It is in fact a great city to explore, with its own idiosyncrasies, the exquisite way of living of its inhabitants, not to mention the world-class restaurants and diverse regional and international cuisine available to all tastes.
Just south of the city, lies the Parque Estadual Serra do Mar (part of the Atlantic Forest South-East Reserves, a UNESCO World Heritage Site), a mountain range covered by exhuberant rainforest that faces the coast and provides various ecotourism options.
Although traditionally a working and not a tourist city, its inhabitants, if more educated, probably speak better English than anywhere else in Brazil. English is generally spoken at main hotels and tourist-related businesses, although a menu in English is a rare find.
A good tip is keep your destinations and addresses on paper, in case you cannot find anyone who speaks, you can show them the note.
Check the official Brazil tourism website for general information regarding visas and customs, and the Cidade de São Paulo homepage for updated events and art exhibitions around town.
São Paulo has three major airports: Guarulhos International (GRU) and Viracopos (VCP, also known by city code CPQ) for international and some domestic arrivals, and Congonhas (CGH) for most medium and short haul domestic flights.
Guarulhos International Airport (GRU)
If flying into São Paulo from abroad, you'll mostly likely land at Guarulhos International Airport, also known as Cumbica. Located 40 km from the city centre, the airport has two terminals that are served by Brazilian airlines and many others.
Congonhas Airport (CGH)
The Congonhas Airport is in a very central region, 15 km from downtown. This airport handles most of the flights to southern and southeastern Brazil, inluding the São Paulo - Rio (Santos Dumont) hop, nicknamed Ponte Aérea.
The cheapest way for tourists to get around is to use the subway/metro, trains and trolleybuses as much as possible, and then take a taxi for shorter distances. Even these means of transport can be uncomfortably crowded during peaks, and only a very limited carry-on is recommended.
The rail network, composed of metro and surface trains, is the method of transportation a tourist is likely to use the most while visiting São Paulo. The metro is modern, safe, clean and efficient; the quality of surface trains varies, but those in more touristic areas area as good as the metro.
Buses are the most popular way to get around the city. Even though drivers really step on it through the bumpy streets of São Paulo, buses are not the fastest way to get around. In addition, they can get really crowded. However, unlike the metro/train, they do reach every neighbourhood.
Taxi ranks in São Paulo are white, with a distinctive luminous green "TAXI" sign on the roof top.

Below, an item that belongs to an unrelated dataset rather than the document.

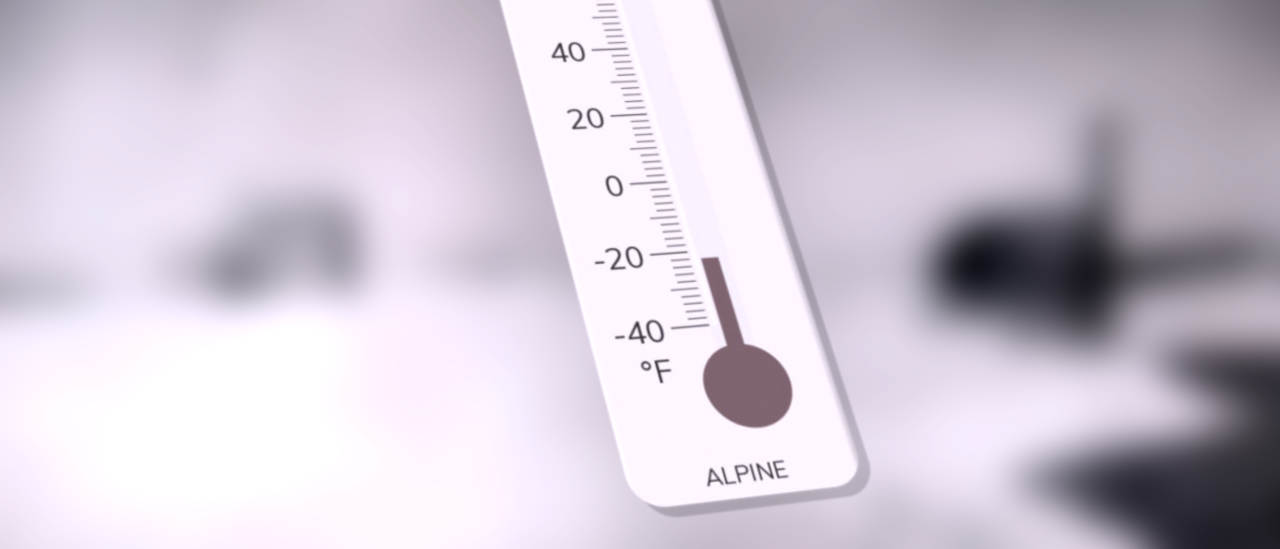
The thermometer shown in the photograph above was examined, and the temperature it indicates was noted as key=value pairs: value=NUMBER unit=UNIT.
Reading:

Check out for the white color of the taxi rank, the official license sticker with the driver's name and photo on the passenger side of the control panel, and the red license plate.
Biking can be the best way to see the city, especially during rush hour. Most of the city is flat or moderately steep, with only the extreme north part of the city being extremely hilly. Most drivers respect cyclists, but many drivers (including bus drivers) don't. However, many bike paths/lanes existing, including an excellent one on Avenida Paulista.
Some of the best areas to explore by bike are Parque Villa-Lobos, Parque do Ibirapuera and Avenida Paulista. The latter is especially pleasant on Sundays when it's closed to cars for the Ciclovia.
Although required by the national transit law, pedestrians are definitely not the priority in Sao Paulo, where cars dominate the streets and roads. Take care whenever crossing the streets, watching out for cars that may come unexpectedly, even if the pedestrian lights are green.
What to see
Avenida Paulista is one of São Paulo's most popular postcards, as it is the pride of Paulistanos. It is one of the largest business centers, and probably the largest cultural region in the city. Its architectural contrast reflects the fact that the avenue is located between the "old" and "new" parts of the city.
The avenue and its surroundings, such as Rua Augusta, Alameda Santos and Rua Oscar Freire, contain numerous shop galleries, art galleries, theatres, movie theaters, pubs, hotel, coffe shops, bookstores, and gourmet restaurants. Gay nightlife is intense on Consolacao and Haddock Lobo Streets.
São Paulo's Historic Center met a period of degradation, but it is gradually recovering with recent projects and investments. Even though it still has some problems, it is an area to not be missed due to its historical and cultural value for the city.
The Pinheiros river crosses the West of São Paulo in North-South direction, and although heavily polluted, the river and its shores are among the most beautiful and interesting areas of the city.
What to Do
The two most important concert and opera houses of the city are Theatro Municipal and Sala São Paulo. São Paulo has a great number of theaters, most of which feature plays in Portuguese. The British Cultural Centre, Goethe Institute, Instituto Cervantes and Alliance Française occasionally have plays in English, German, Spanish and French, respectively; check individual District listings.
Fun for the family
Both adults and kids are ensured to have fun by seeing the animals in the São Paulo Zoo, Zoo Safari and in the São Paulo Aquarium. São Paulo also has educative spaces aimed both at adults and children, including Catavento Cultural and Espaço Ciência. Finally, Mundo da Xuxa is a theme park only for the small ones.